I am often asked about marketing your business at these Retreats, and last week was no exception. The key to successful marketing is knowing who your ideal client is because then your marketing activities will naturally reach out to the right people. So ask yourself what type of work do you love to do and who do you enjoy working with? This will become clearer the more experience you have as a freelancer. You can establish who your ideal client is by understanding your own values and beliefs and what service you want your business to deliver to serve your clients effectively. Keep in touch with your clients too - send them information that may be useful to them, for example, notification of new or revised guidelines that are relevant to the work they do or send them a newsletter. This keeps the lines of communication open and helps build a good working relationship.

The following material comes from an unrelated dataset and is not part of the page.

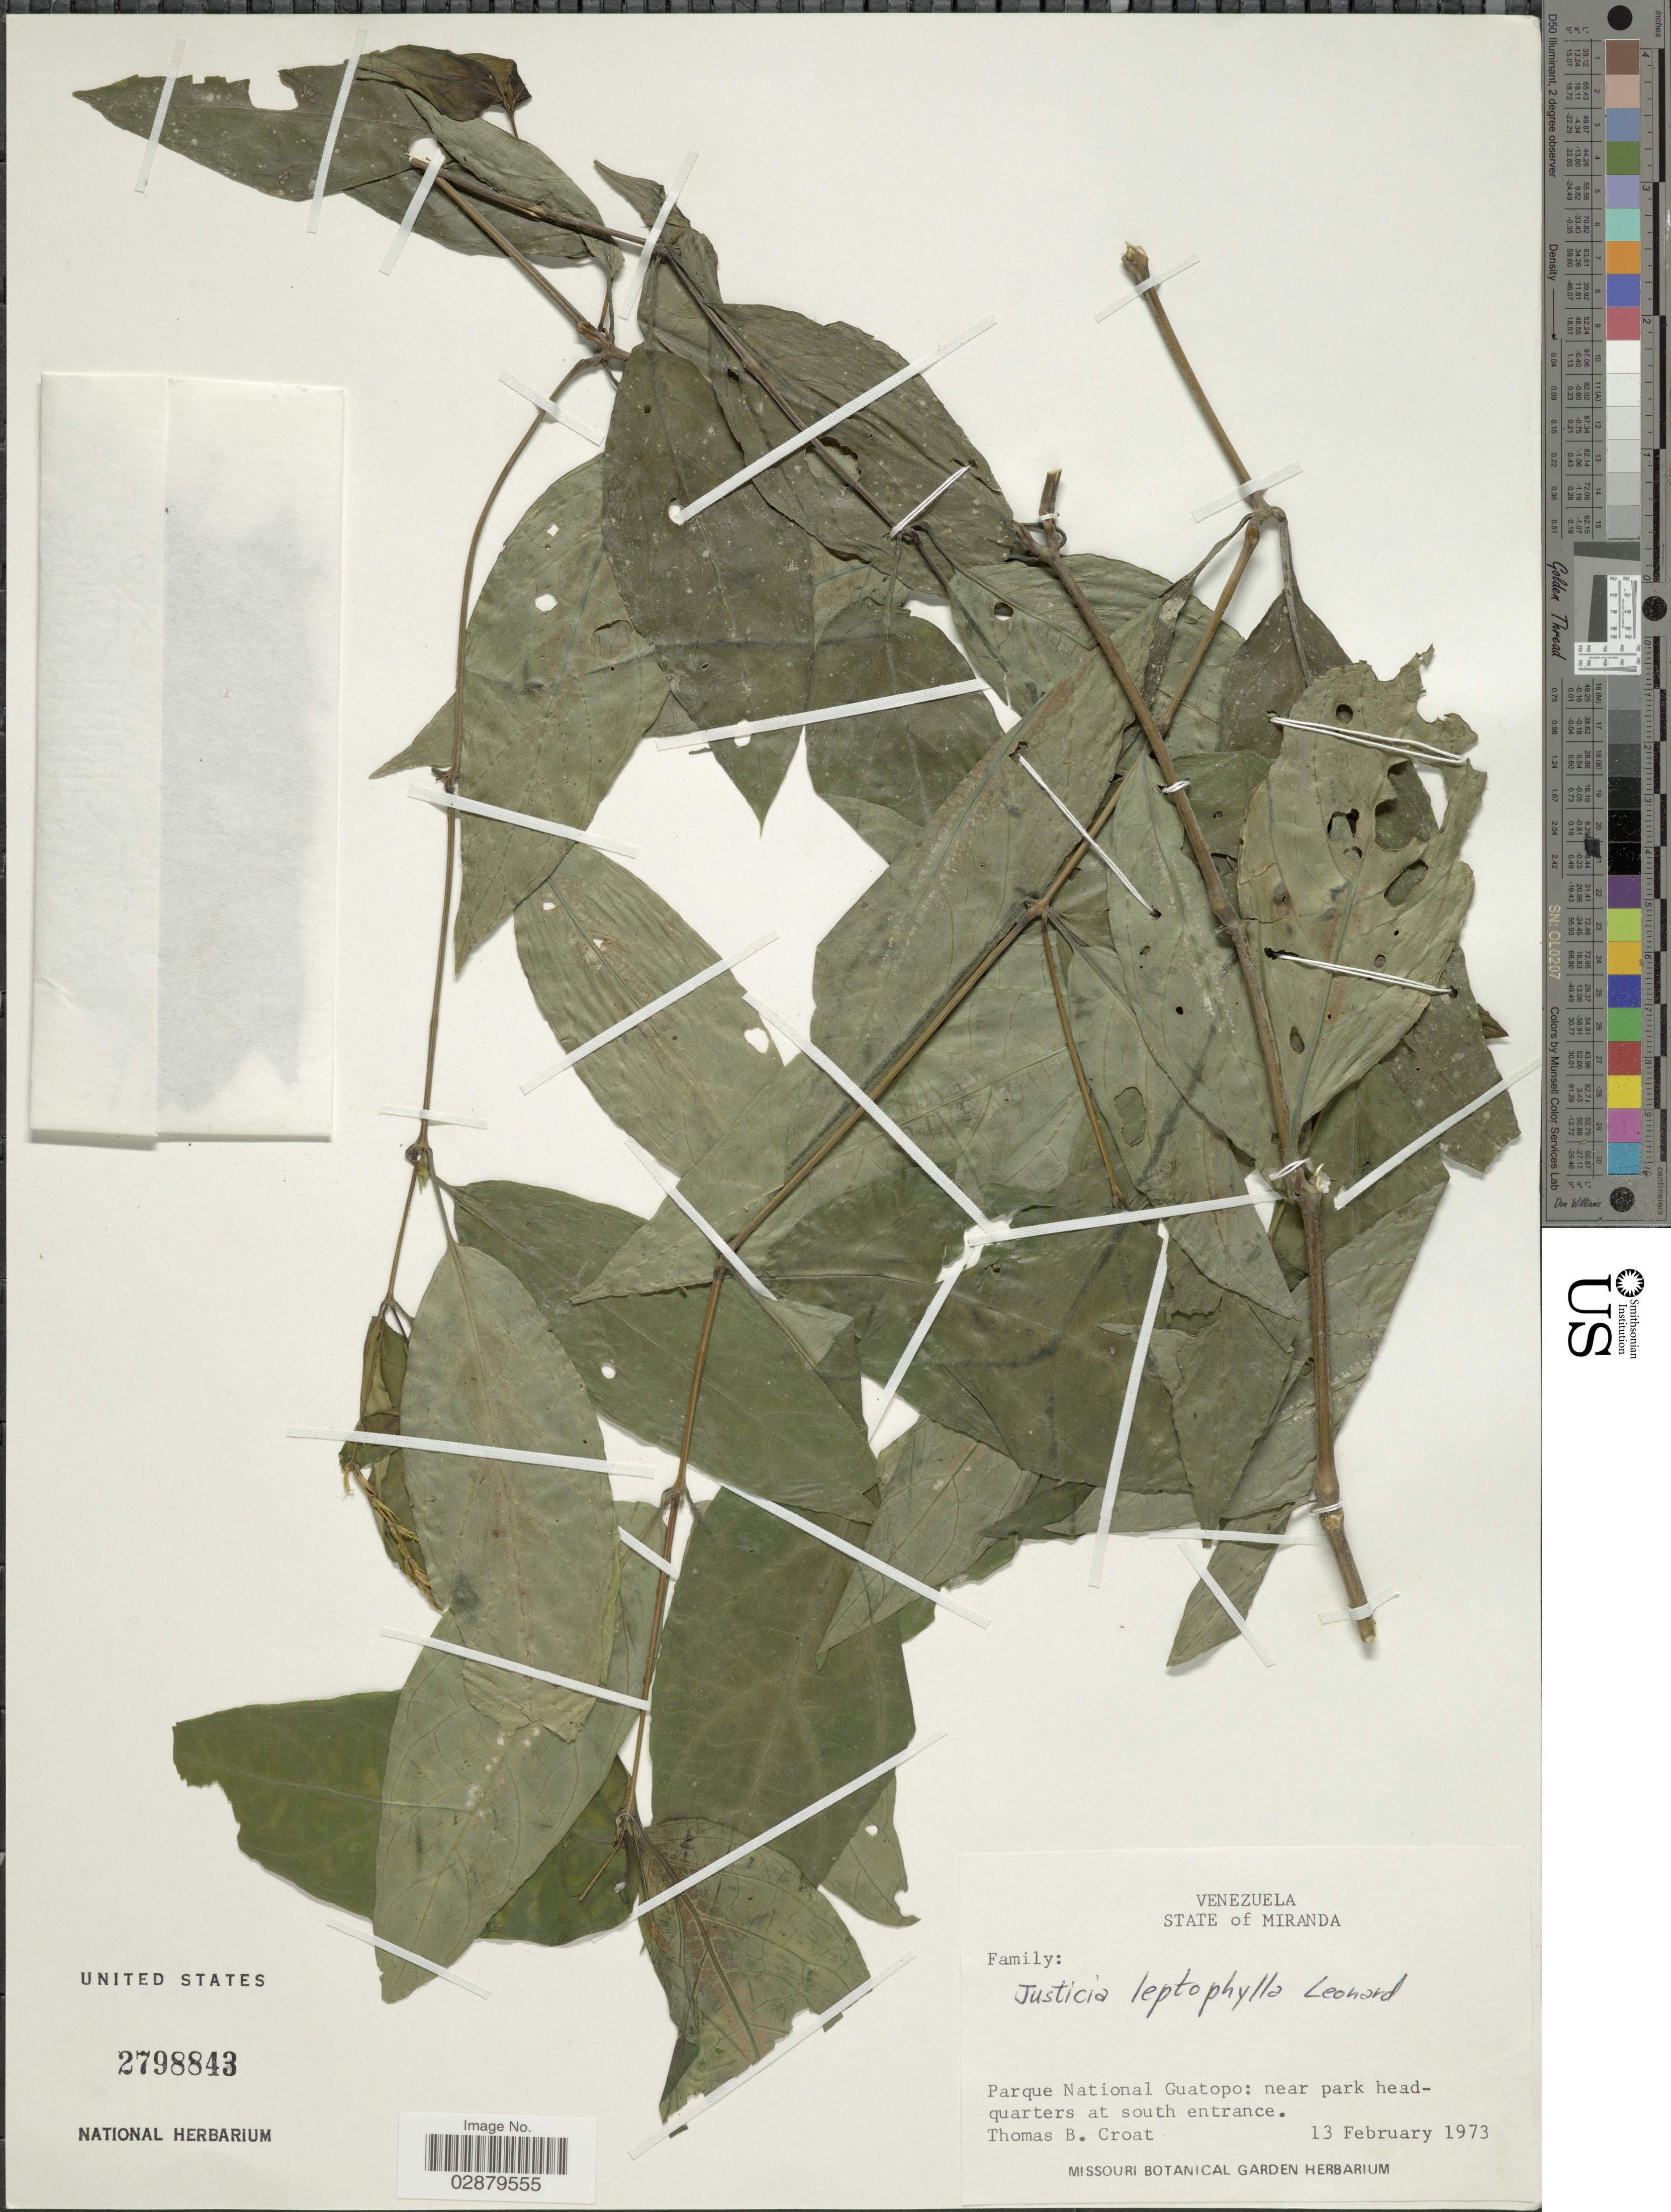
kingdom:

 A big thank you to everyone who supported the Spring Retreat - colleagues travelled from as far away as Cornwall and Wales to join us, which is much appreciated. Thank you to Pru at Sue Ryder, and the staff at The White Hart pub in Nettlebed where we all had a well-deserved lunch afterwards. And finally, but absolutely by no means least, a big hug and thank you to my coach and friend Elaine Bailey, who generously donated business reference books for everyone and a 30-minutes coaching call to one of the Retreat's attendees in a prize draw- well done Steffan! The next Retreat is planned for September 2014.
We even found a 'tombola spinner' for the prize draw!